Studia attentamente il verismo palizziano, di cui già era venuto a conoscenza a Firenze.

Al ritorno in Toscana, carico degli elementi appresi a Napoli ed Ischia, comincia a dipingere sul motivo, nelle campagne di Piagentina.
Le sessioni di pittura all’aperto accomunano Giuseppe Abbati (1836-1868), Silvestro Lega (1826-1895), Borrani e Signorini.

Castiglioncello

Insieme si recano nei campi e al limitare dei boschi per ritrarli dal vero, scegliendo tinte e gamme locali. Quando nell’estate del 1864 è ospite con Borrani da Martelli a Castiglioncello, la natura assume un valore quasi idilliaco nella sua perfetta semplicità.

Il grano, gli animali, le acque, le nuvole sono elementi essenziali che caratterizzano opere come Sull’aia o Passeggiata.
Alla Promotrice di Firenze dello stesso anno presenta Marina di Castiglioncello da Rosignano e Castiglioncello dalla punta della Bocca, maestosi risultati del soggiorno marinaro.
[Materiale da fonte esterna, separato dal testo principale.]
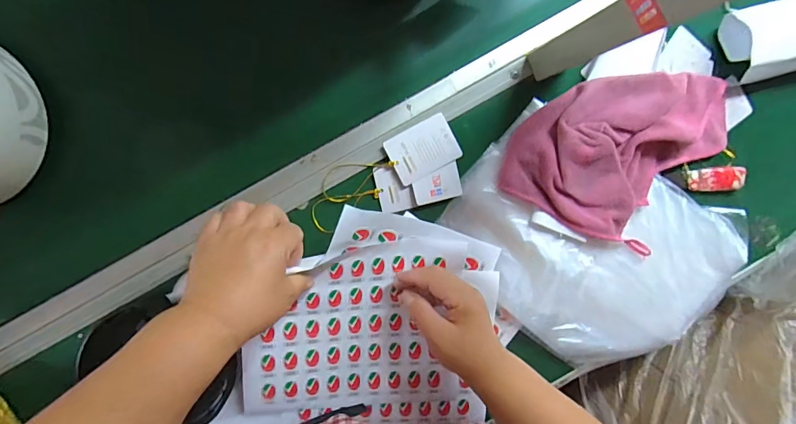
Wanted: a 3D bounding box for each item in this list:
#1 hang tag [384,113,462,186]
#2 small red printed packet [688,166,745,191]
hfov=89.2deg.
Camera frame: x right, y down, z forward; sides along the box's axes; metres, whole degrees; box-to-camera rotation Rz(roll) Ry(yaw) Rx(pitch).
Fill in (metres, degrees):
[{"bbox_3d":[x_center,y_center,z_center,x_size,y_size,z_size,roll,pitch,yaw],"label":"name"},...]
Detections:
[{"bbox_3d":[0.027,-0.064,0.413,0.069,0.006,0.050,-28,99,-2],"label":"hang tag"},{"bbox_3d":[0.358,-0.036,0.453,0.062,0.012,0.026,-5,97,-5],"label":"small red printed packet"}]

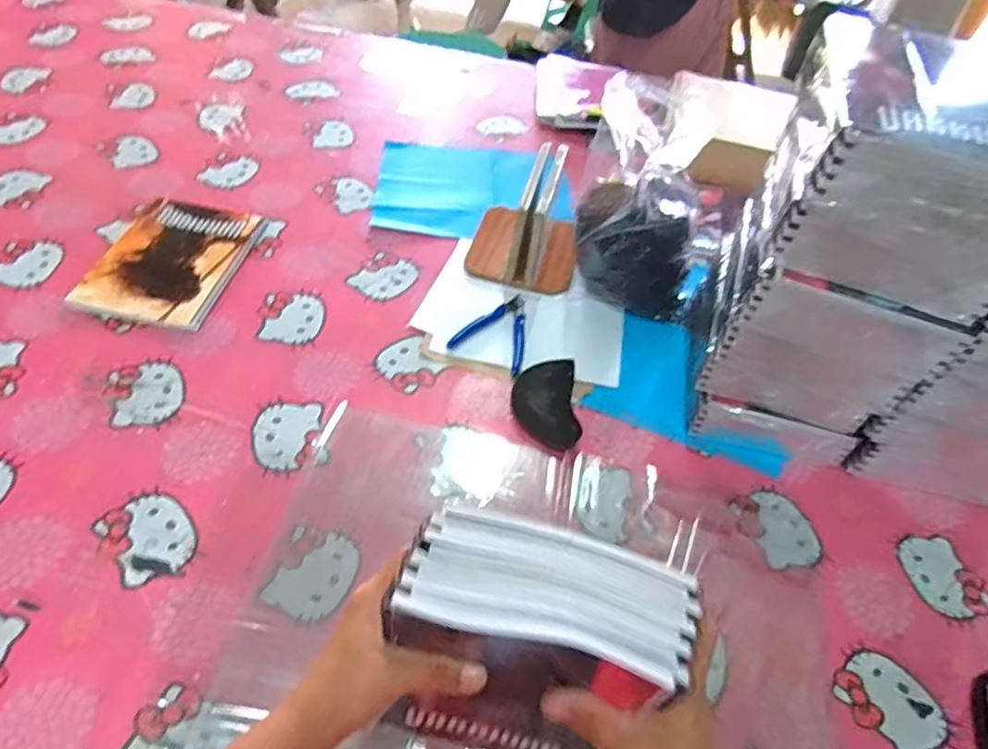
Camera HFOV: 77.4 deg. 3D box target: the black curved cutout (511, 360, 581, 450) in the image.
[{"bbox_3d":[0.054,0.032,0.644,0.064,0.030,0.097,0,51,-6],"label":"black curved cutout"}]

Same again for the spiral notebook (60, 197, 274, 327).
[{"bbox_3d":[-0.381,-0.139,0.740,0.150,0.014,0.201,11,51,3],"label":"spiral notebook"}]

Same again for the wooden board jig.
[{"bbox_3d":[0.044,-0.195,0.770,0.136,0.112,0.147,15,51,6],"label":"wooden board jig"}]

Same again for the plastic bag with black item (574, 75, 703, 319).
[{"bbox_3d":[0.167,-0.167,0.702,0.140,0.222,0.102,-10,53,-14],"label":"plastic bag with black item"}]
L’influenza di Filippo Palizzi (1818-1899) si nota soprattutto nelle due versioni di Grano maturo del 1865. Qui, la natura di Castiglioncello appare pura, ampia, invasa dalla calda luce solare.
Il grano coltivato circonda da entrambi i lati uno stradello sterrato attraversato da un cagnolino, un accento bianco in un mare di verde e giallo.

Chiaroscuri e ombre rimangono sempre legati alla lucentezza delle tinte, anche il nero sembra chiaro. Il tema è semplice, campestre, umile. Il paesaggio è quello che tutti i giorni ammirano, ormai avvezzi, gli occhi del contadino.

Ma il significato e l’intensità emotiva emanata dalla bellezza naturale fanno assomigliare quest’opera a quelle coeve della Scuola di Rivara in Piemonte.
Sembra quasi di stare lì, al posto del pittore Raffaello Sernesi, accecati dal sole e con lo sguardo diritto verso l’orizzonte e le nuvole.